When Celsus mocks the claim of the Jews to be chosen by God, Origen defends the claim by pointing to their manner of life. Their rejection of idols and the ethical ideals that they proclaimed and lived distinguished them from other nations (Against Celsus 5. 42043). Origen also proposed a critical appropriation of elements of other religions and cultures based on their coherence with the revelation of God in Jesus Christ. He praised Plato and used Platonic though extensively in the constructing his own system of theology.
Of course the tradition of Christian Philosophy was not loved by all early Christians. It had a notable detractor in Tertullian (c. 155 – c. 240 AD - the Christian leader from the provinces in North Africa. Thus Tertullian wrote -
“Writing to the Colossians, he [Paul] says, “See that no one beguile you through philosophy and vain deceit, after the tradition of men, and contrary to the wisdom of the Holy Ghost.” He had been at Athens, and had in his interviews (with its philosophers) become acquainted with that human wisdom which pretends to know the truth, whilst it only corrupts it, and is itself divided into its own manifold heresies, by the variety of its mutually repugnant sects. What indeed has Athens to do with Jerusalem? What concord is there between the Academy and the Church? what between heretics and Christians? Our instruction comes from “the porch of Solomon,” who had himself taught that “the Lord should be sought in simplicity of heart.” Away with all attempts to produce a mottled Christianity of Stoic, Platonic, and dialectic composition!” (Tertullian, The Prescription Against Heretics, 7)

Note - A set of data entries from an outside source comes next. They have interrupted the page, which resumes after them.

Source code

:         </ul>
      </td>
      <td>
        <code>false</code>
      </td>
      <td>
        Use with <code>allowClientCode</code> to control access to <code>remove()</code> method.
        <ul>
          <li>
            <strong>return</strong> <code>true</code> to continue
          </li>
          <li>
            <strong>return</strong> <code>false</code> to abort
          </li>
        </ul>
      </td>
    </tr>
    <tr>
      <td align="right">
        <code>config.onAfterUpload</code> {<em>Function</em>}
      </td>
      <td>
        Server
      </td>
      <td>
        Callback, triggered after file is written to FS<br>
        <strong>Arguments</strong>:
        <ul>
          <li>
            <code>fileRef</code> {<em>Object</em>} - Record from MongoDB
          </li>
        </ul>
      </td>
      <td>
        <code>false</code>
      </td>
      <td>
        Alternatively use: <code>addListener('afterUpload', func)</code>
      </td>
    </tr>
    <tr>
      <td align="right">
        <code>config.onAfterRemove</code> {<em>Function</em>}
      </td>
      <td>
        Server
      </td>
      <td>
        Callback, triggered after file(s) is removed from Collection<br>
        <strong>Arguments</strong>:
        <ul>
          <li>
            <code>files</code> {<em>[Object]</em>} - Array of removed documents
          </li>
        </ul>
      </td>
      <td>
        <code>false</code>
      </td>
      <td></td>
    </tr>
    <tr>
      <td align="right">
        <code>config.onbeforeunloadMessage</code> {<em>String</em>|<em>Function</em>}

I can think of how the Christian philosophers would have answered his accusation – but will save this for another post. Obviously Tertullian is the bad boy for Universalists; an unmerciful Father, the originator the abominable fancy – that the elect will look down and relish the torments of the damned. However for the moment I simply observe that Tertullian’s tirade contains a pretty paradox – in no way did he transcend classical culture. He was trained as a Roman lawyer – and he learnt his ideas of church discipline from Roman law, as he learnt his skills of sarcasm, his invective and his need to annihilate any opposition with his words. He never appears to have reflected on this. Roman law was at this time extremely adversarial .Not long before Tertullian’s time, in a way that still influenced the forms of legal proceedings, the prosecuting council that lost the case was in danger of having a large ‘K’ for ‘Kalumniator’ (‘slanderer’) branded on his forehead. So the stakes were high and the need to annihilate opposition had a sharp and painful focus. Tertullian, at first the defender of orthodoxy in violent polemic, in the end joined the heretical Montanist group and then proceeded to turn his invective against the Orthodox Church as ‘nothing but a club run by a bunch of Bishops’.